When I was doing some Delphi work 18 months ago, I did 90% of my
development outside of the Delphi environment and in vim. I used
Delphi for method completion and compiling only.

I work similarly with VisualStudio.

-austin
--=20
Austin Ziegler * (e-mail address removed)
* Alternate: (e-mail address removed)
 
T

tony summerfelt

Austin Ziegler wrote on 9/9/2005 9:54 AM:
When I was doing some Delphi work 18 months ago, I did 90% of my
development outside of the Delphi environment and in vim. I used
Delphi for method completion and compiling only.

i tried that with both delphi and c++builder and it was just too
painful. i really didn't feel like setting up vim for each ide i was
trying to replace

it's a great text editor for touch typists though. i usualy start all
my code with vim first...
 
M

Martin DeMello

Austin Ziegler said:
When I was doing some Delphi work 18 months ago, I did 90% of my
development outside of the Delphi environment and in vim. I used
Delphi for method completion and compiling only.

I work similarly with VisualStudio.

Same here, in both cases.

martin
 
J

jussij

By the way, it appears rather difficult to make a Ruby IDE
with tab-completion

The Zeus for Windows programmer's editor has a generic form
of code completion that derives it's information from the
tags generated by Exuberant Ctags.

The Exuberant Ctags lists Ruby as one of the supported
languages:

http://ctags.sourceforge.net/languages.html

so in theory this means the Zeus, Ruby code completion
should work in some limited fashion.
because you can't know in advance the type of any object,
and methods may be added and changed on the fly.

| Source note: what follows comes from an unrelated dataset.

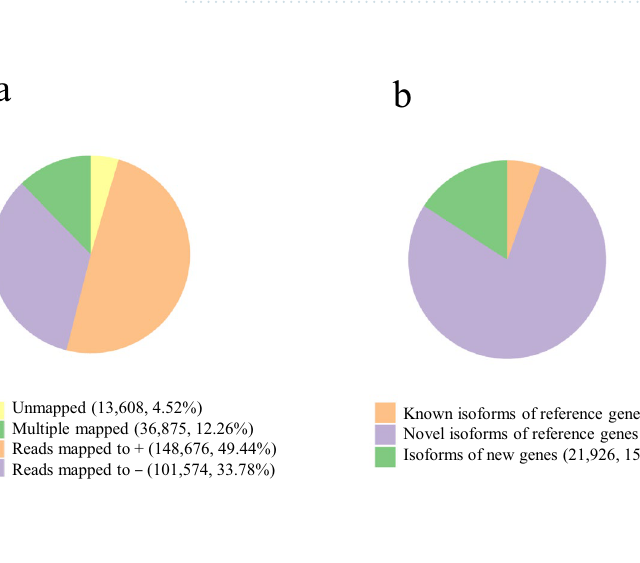
Table 1. Statistical information of PacBio Iso-Seq sequencing and processing.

This form of dynamic code completion is definitely very
difficult to implement as it requires the editor/IDE to
have built-in knowledge of the language.

But for the more static type of coding, where some form
of ctags information is generated, a limited form of code
completion should be available.

Jussi Jumppanen
Author: Zeus for Windows
Note: Zeus is shareware (45 day trial).